NEP 2020: Student, Teacher Bodies Call The New Education Policy ‘Anti-democratic’
Criticizing the new education policy, student bodies said that the policy encouraged “radical privatization” and ‘informalization’ of education.
In response to the National Education Policy (NEP) 2020 that received the Union Cabinet nod on Wednesday, student and teachers’ bodies have released statements terming the new education policy as ‘anti-democratic’.
The Delhi University Teachers Association (DUTA) has said the NEP will “dismember” universities by transferring the power over to a board of governors. Student bodies such as the Student Federation of India (SFI) said that the policy has a “centralized nature'' and encouraged “radical privatization” while the Krantikari Yuva Sangathan (KYS) has said that the policy advocates ‘informalization’ of education. The Student Islamic Organisation (SIO) has called the policy "anti-federal, anti-constitutional and a licence to commercialise education in India".
The Union Cabinet on Wednesday approved the NEP 2020, five years after the first committee to draft it was constituted.The NEP 2020, will replace the last one framed in 1986 and modified in 1992. The policy brings in major changes in the governance and academic structure of school and higher education.
DUTA has criticized the concentration of powers within a board of governors in universities.
DUTA, in a statement, said: “The DUTA's opposition to the draft NEP rested, among other things, on its proposal to dismember universities and handover every higher educational institution to a Board of Governors, which is to enjoy all powers hitherto vested in the governing authorities of colleges and universities as well as the UGC and other regulating bodies.”
DUTA also asked the government to refrain from “bulldozing changes” which will have “grave consequences” for the country. The teachers also criticized “the feedback system” where opinions are “sought” but “not debated” and have asked the government to engage in a dialogue with academia.
SFI criticized the government’s passing of NEP without “extensive discussion” despite protests against the policy.
SFI, in its statement, said: Massive protests and criticism from across the country had erupted over the draft of the new education policy. The anti-democratic nature of its content, its centralized nature and its recommendations for radical privatization were all questioned.”
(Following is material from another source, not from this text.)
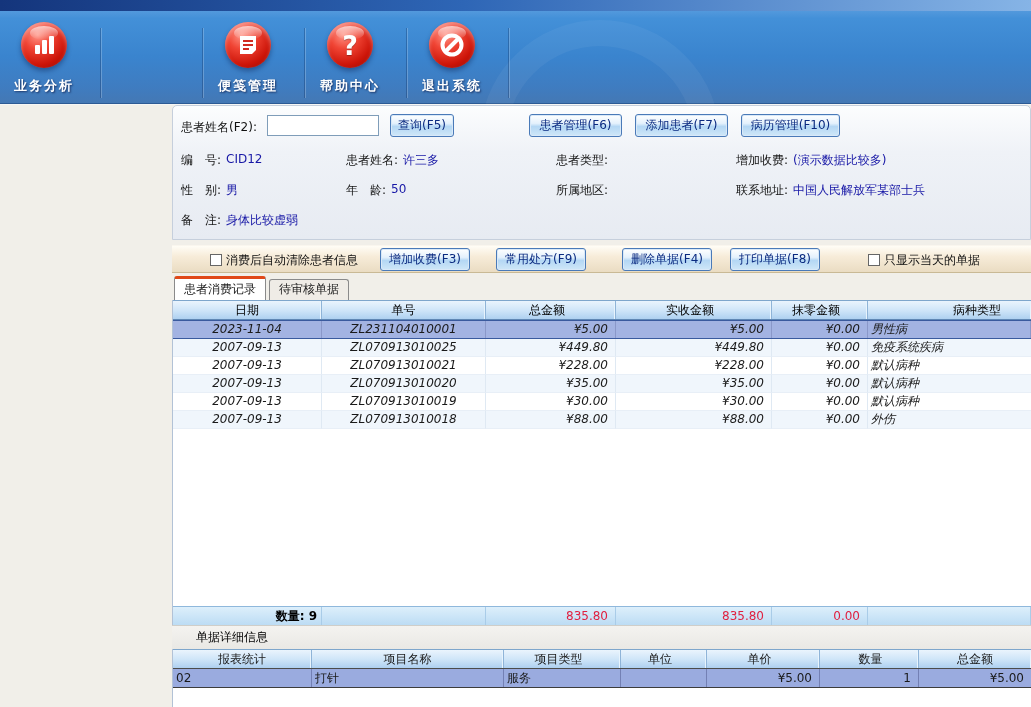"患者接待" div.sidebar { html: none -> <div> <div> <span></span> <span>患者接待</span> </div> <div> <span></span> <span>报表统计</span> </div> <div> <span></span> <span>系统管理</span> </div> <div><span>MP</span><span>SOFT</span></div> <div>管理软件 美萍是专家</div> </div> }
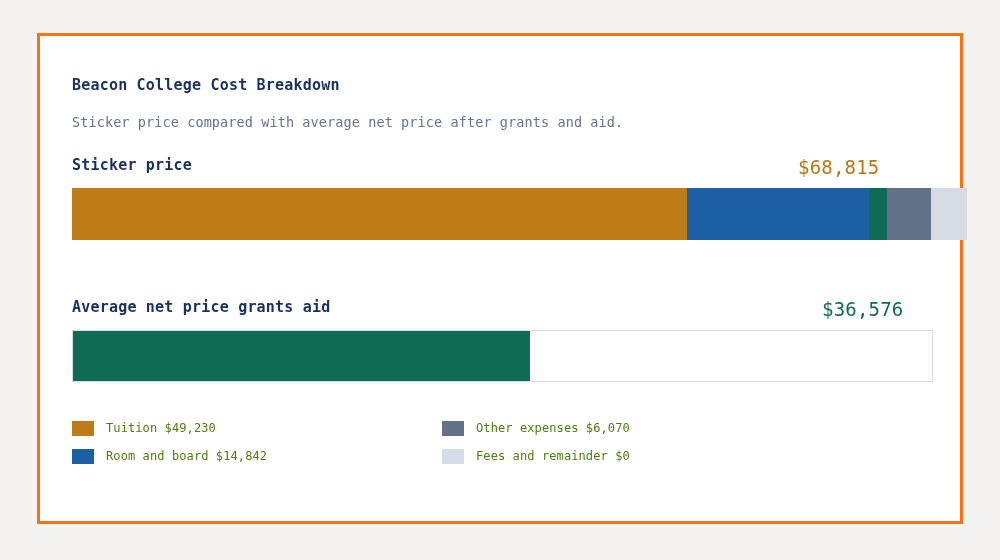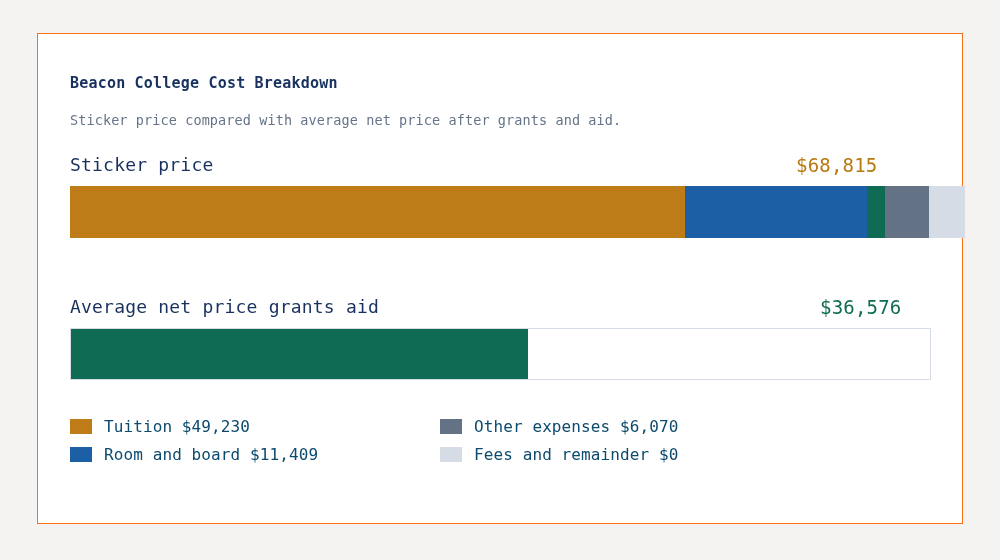"Beacon College Cost Breakdown" .card { border: 1px solid #f97316 -> 3px solid #f97316 }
“People from various walks of life demanded that such an education policy not be implemented and that more extensive discussions and consultations be held. Ignoring all that, the Union Cabinet has taken advantage of an extraordinary situation and passed the new education policy,” SFI added.
KYS said that the government is pushing for “informalization” of education instead of bringing more children into the public system.
KYS, in its statement. said: “Instead of tackling the real issues such as the number of government schools, the quality of teaching in such schools and the strategy of central government to bring more children into formal mode education by earmarking more funds for public-funded education, the new NEP among other retrograde measures openly advocates informalization of education both at secondary and higher levels.”
SIO, in its statement, said: "While the draft attests the 'public good' nature of education, it does so while positing a commercialised form of education. It fails to redact many of the existing measures which have led to commercialisation, while actively proposing a market model of education in the policy,"
It also said that the creation of “centralized” bodies proposed in the policy is “against the federal structure of the consitution as education comes under the ambit of both the central and state governments.
All three bodies also alleged that the government of using the COVID-19 pandemic “to push their [ government’s] agenda”.